On Friday, I turned this
As I was vigorously yanking weeds and easily avoiding vegetable plants, it struck me I know more than a lot of people might about gardening. This is not on purpose. Through decades of being around my parents and their gardening—and having household chores that included gardening work—I just absorbed the information; a kind of osmosis. I don’t remember ever being told how to recognize the early leaves of the squash-types of plants (they also look sort of like early sunflower leaves), for example, or which plants like having their lowest branches snipped with pinched fingers (tomato plants) because it makes them grow stronger.
My older daughter weeded “her” section of the garden and that’s when I realized it’s happening for her, too. She said, “Weird, there’s basil here!” and kept weeding. Then she said, “No, it’s not,” and she pulled it. She then recognized it as a bell pepper plant and re-planted it. (We think it’ll be fine — I know from experience that vegetable plants as a general rule are pretty darned hardy.)

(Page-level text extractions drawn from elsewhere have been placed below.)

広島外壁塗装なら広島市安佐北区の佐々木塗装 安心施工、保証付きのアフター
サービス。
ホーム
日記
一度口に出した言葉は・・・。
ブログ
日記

As I kept working on the rest of the weeding, I got lost in thoughts about how my life path has been affected by the odd and useful bits of knowledge about plant life. I thought about children who have never seen vegetables growing in a garden. When I go for walks, I can pick out loads of different edible plants — when did I learn those things? I don’t know — all of it makes me feel very connected to the earth.
Then I think about all I don’t know. Like how surviving on “the streets” would require knowledge I don’t already have. Getting by on a minimum wage job sounds impossible to me, in part because it’s absurd to expect people to survive on such low incomes, but also because those survival skills are not a part of my life experience.
Weeding the garden this weekend, I found a peaceful place—centered and fleeting—in both gratitude and humility.